The Color of Freedom
Kiran Manandhar is a Nepali artist known for his bold use of color, but during the pro democracy Peoples' Movement all he could see was black and red.
By Kevin Sites, Thu May 25, 5:24 AM ET
KATMANDU, Nepal - As Nepal's most celebrated and successful painter, Kiran Manandhar says his muse always bore a woman's curves, not the passions of politics.
It was tangible beauty that inspired him, not the exegesis of democracy's gospel.
Yet when the Nepalese people rose up against the rule of their autocratic king in April, Manandhar couldn't stay in his studio.
Kiran Manandhar: an artist transformed» View
"My life is not important if I can't give anything back to my country," he says.
Manandhar joined the other protesters on the streets to call for democratic reform in Nepal. When he returned home, he was not the same man.
This thoroughly modern artist, known for scarring his canvas with bold lines, rubbing it with dirt and smearing in swaths of colors with his hands or even his shirt, was stymied.
"After participating in the demonstrations I came back to my studio. What should I do? My eye is blind to color. I can only see black and red," he says, referring to some of the major colors of the demonstrations.
So he did what many great artists do in unfamiliar territory: he followed his instincts. With great strokes of black he began sketching out figures as he always had, but this time he felt the images, symbolic of the Peoples' Movement, couldn't be contained on just a canvas. So instead he painted them on the outside walls of his house.
The art of democracy » View
"It was as if I didn't have a choice," he says.
After that episode, Manandhar moved back to the canvas, but says he still couldn't work with full color. The pieces he now produces are dominated by the blacks and reds of this democratic revolution.
He shows me a work he's just completed, featuring the shape of an egg, which, he says, represents Nepal. It's surrounded by ominous birds, barbed wire, a rifle and bloody handprints.
It's a far cry from the pieces on which he built his reputation, works that derive their beauty from a sense of connection rather than alienation, from communion with others rather than conflict.
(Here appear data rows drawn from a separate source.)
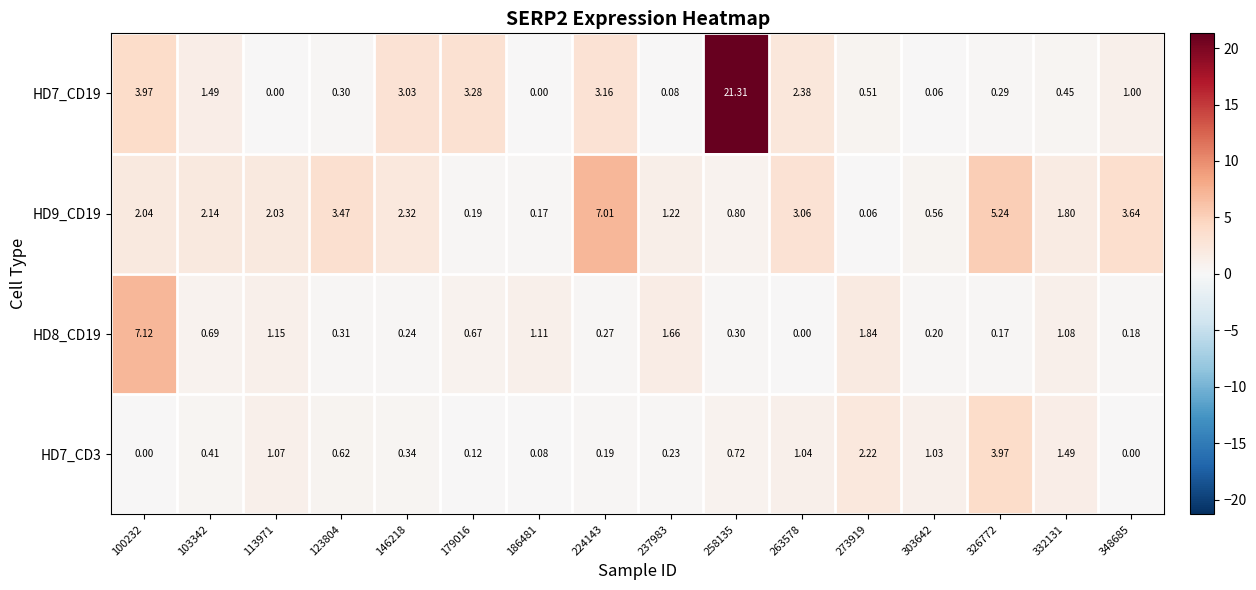

Which series has the widest spread of values?

HD7_CD19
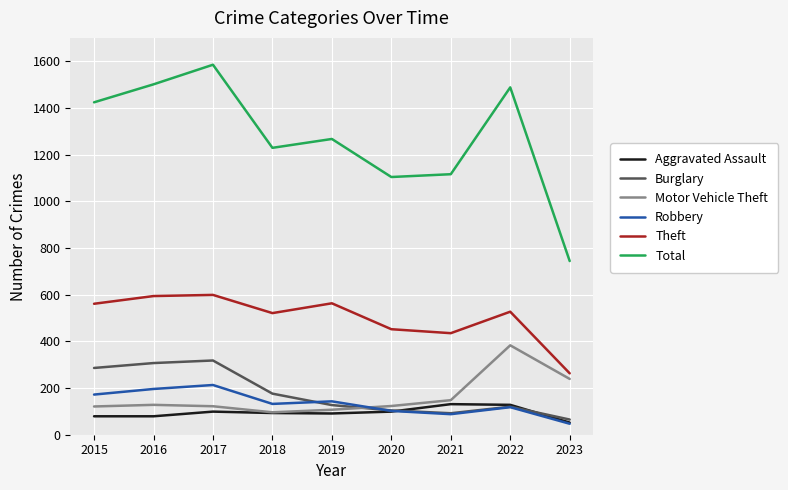

What is the greatest value displayed?

1585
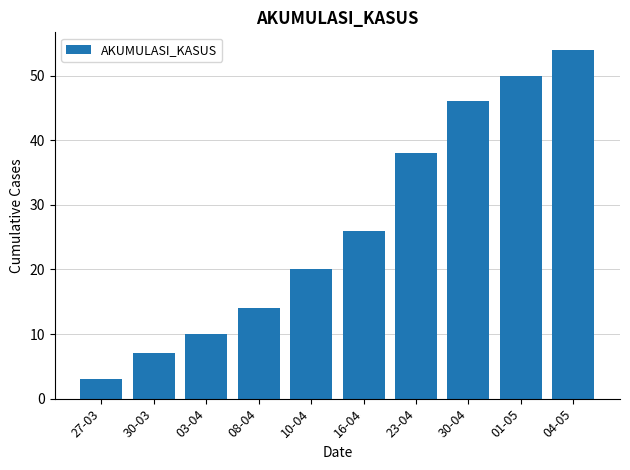

What is the change in value from 16-04 to 01-05?

+24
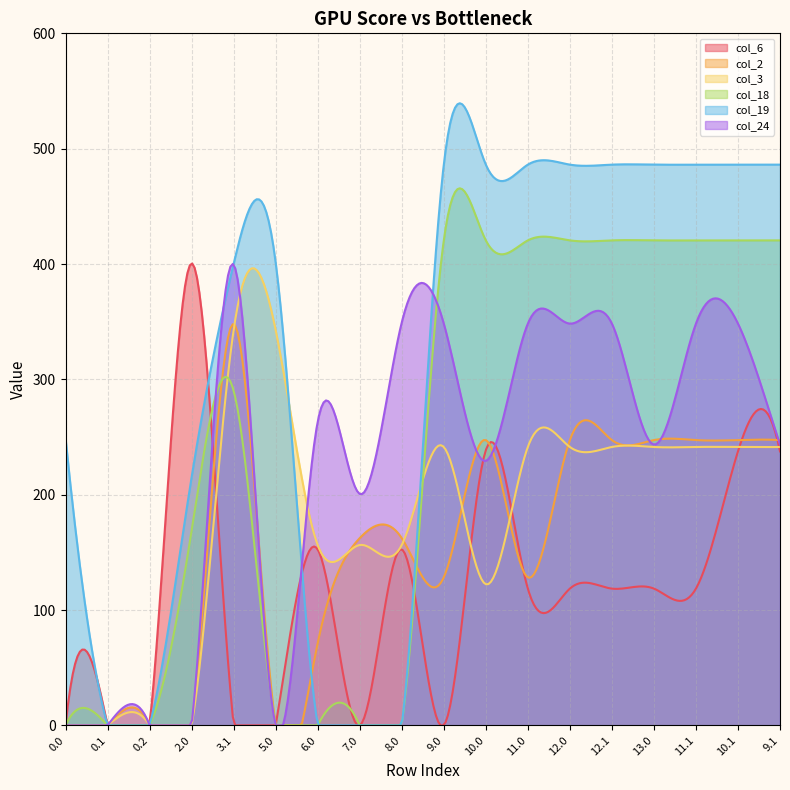

The col_6 series shows -181.2 at 0.2. True or false?

False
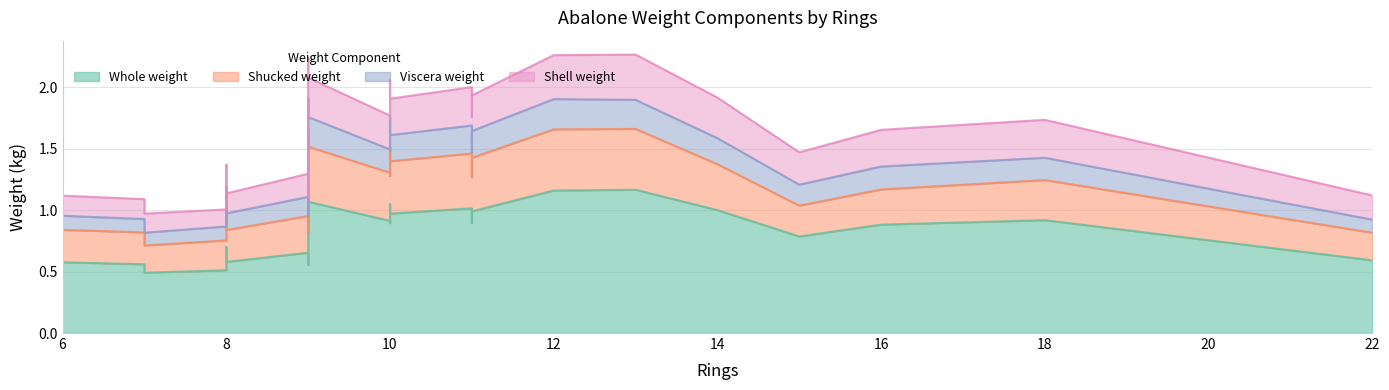

How many lines are shown in the chart?

4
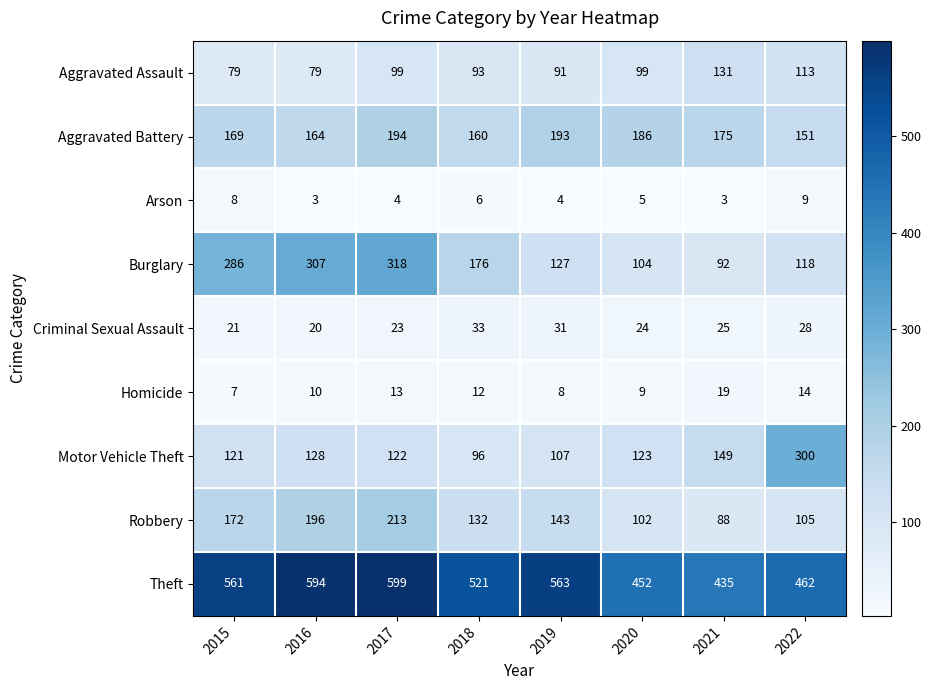

Rank the categories by Theft value from highest to lowest.

2017, 2016, 2019, 2015, 2018, 2022, 2020, 2021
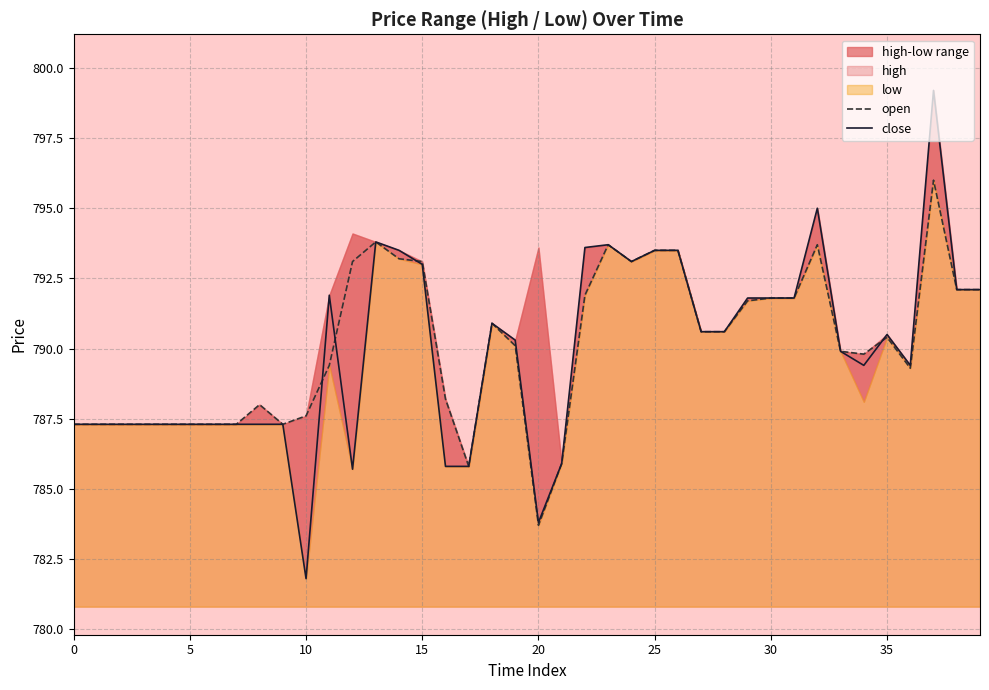

How many categories are shown in the chart?

40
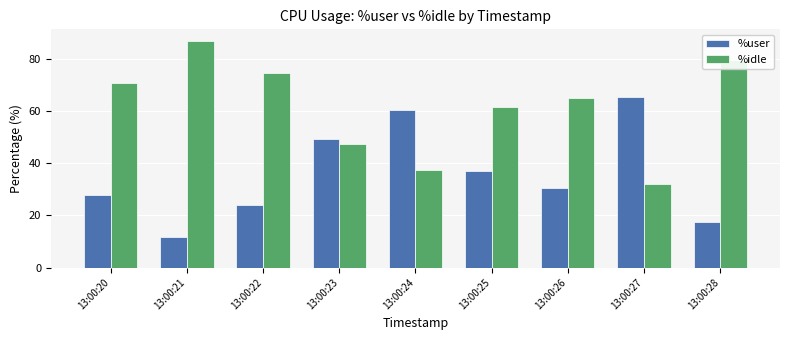

What is the spread (max minus min) of values at 13:00:25?

24.6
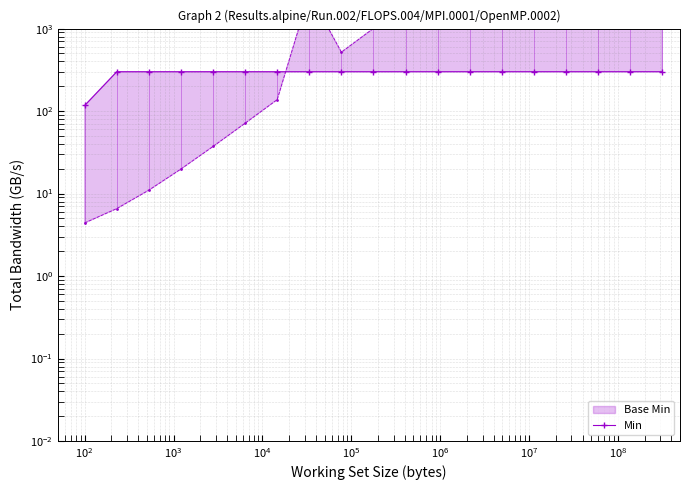

Reading left to right, list all the values displayed in this chart.

116.9	300.0	300.0	300.0	300.0	300.0	300.0	300.0	300.0	300.0	300.0	300.0	300.0	300.0	300.0	300.0	300.0	300.0	300.0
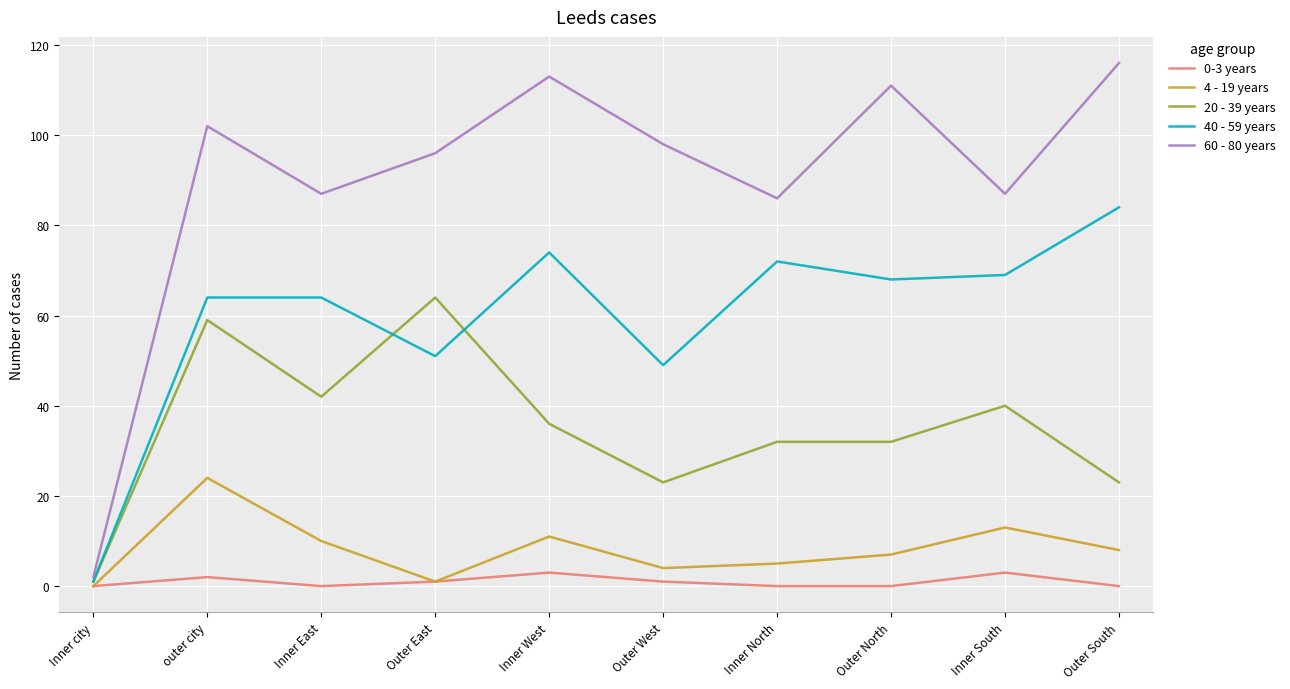

What is the spread (max minus min) of values at Outer North?

111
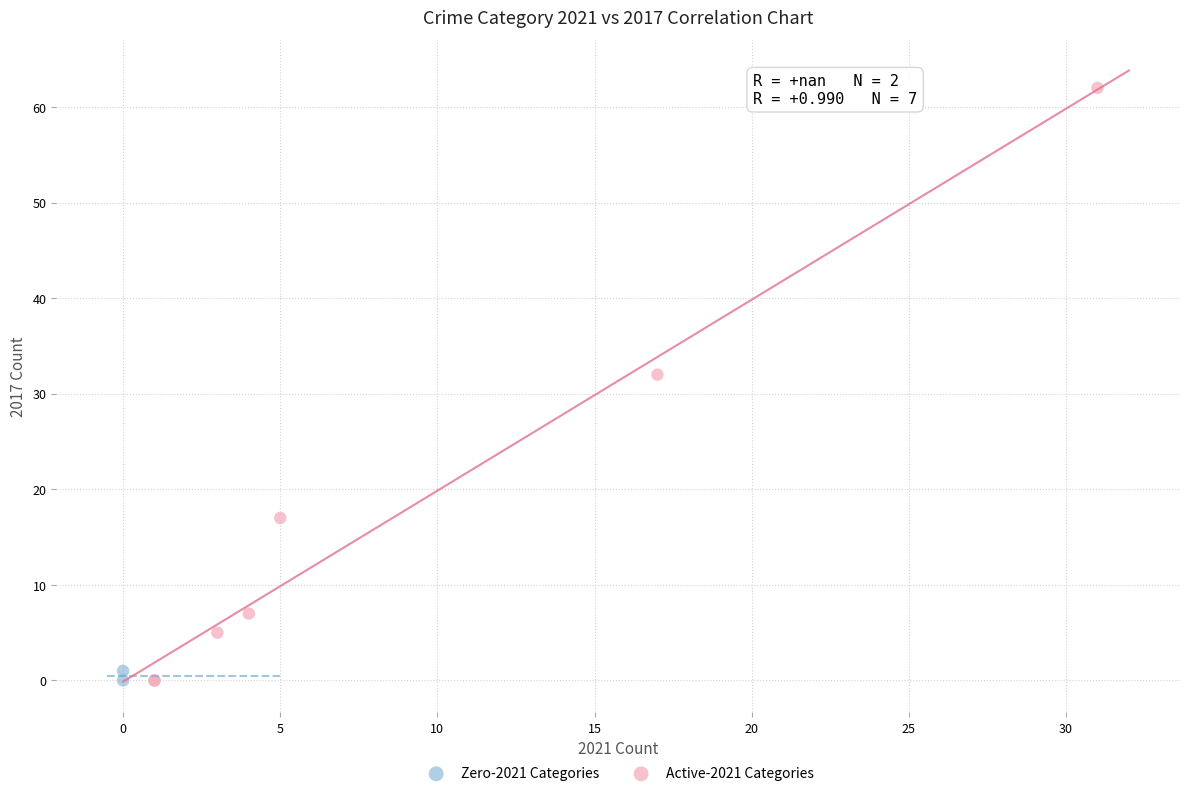

What are all the series names shown in the legend?

Zero-2021 Categories, Active-2021 Categories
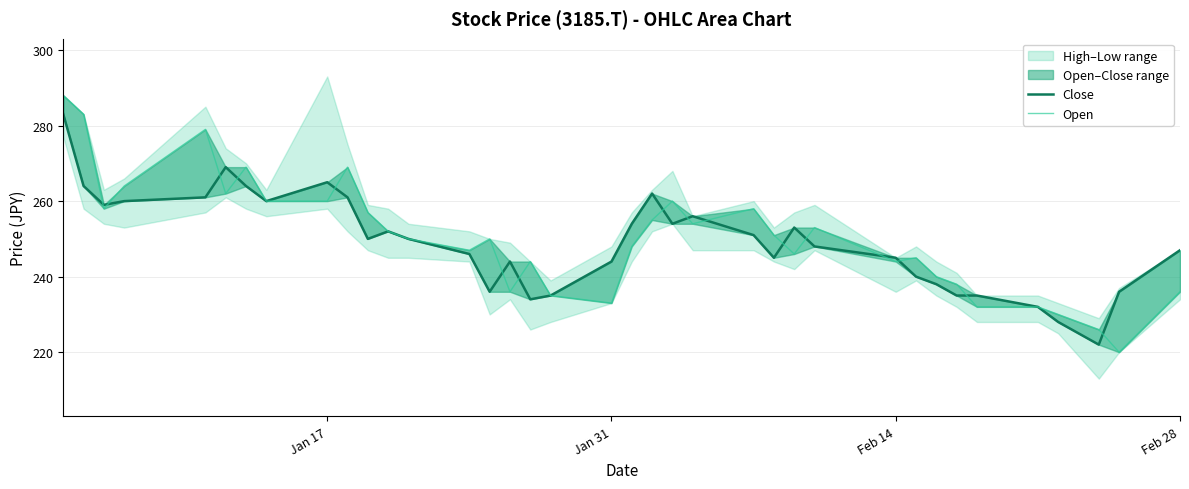

True or false: Open has a value of 483 at 9.

False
"My inspiration has always been my fascination with society, figures, the romantic, birds, trees, animals," says Manandhar. "I focus on the female form, not the male. That for me is where the real beauty is."
But now Manandhar says he is in a different phase - one which will likely follow the trajectory of Nepal's democratic process. He says these are not just the empty words of a dilettante but something he is backing up with action.
From the studio to the street» View
Indeed, at an event held next to Gongabu Street in Katmandu, site of some the largest pro-democracy demonstrations in April, Manandhar and 55 other artists and poets are creating works of art that will be sold to raise money for those injured during violent confrontations with the police.
Some of them collaborate on pieces in which poets' words are written on the canvas and then illustrated by the artist.
A poet named Manjul translates his poem, which reads:
When the streets start to speak with blood, even the cruelest dictator will not be able to close the mouth of the country.
Manandhar himself is busy in front of a crowd of people, creating one of several paintings he will contribute to the cause.
He picks up a handful of soil and sprinkles it over the canvas lying on the ground, slathers the dirt with layers of white acrylic applied with a palette knife, and finally brushes on thick strokes of red.
"Painting is like dancing," Manandhar says. "I put it on the floor, I use my palm, my clothes, clay, dirt - anything. I want to be a man about it."
Other artists take their works into the nearby marketplace and paint while sitting on shop stoops or in doorways.
Manandhar says the artists have already raised nearly $50,000 from a similar event shortly after the uprisings ended.
He says though artists often spend their time isolated in their studios, this shows they can also be a part of the revolution - a revolution, he believes, that won't always be in black and red, but eventually in living color.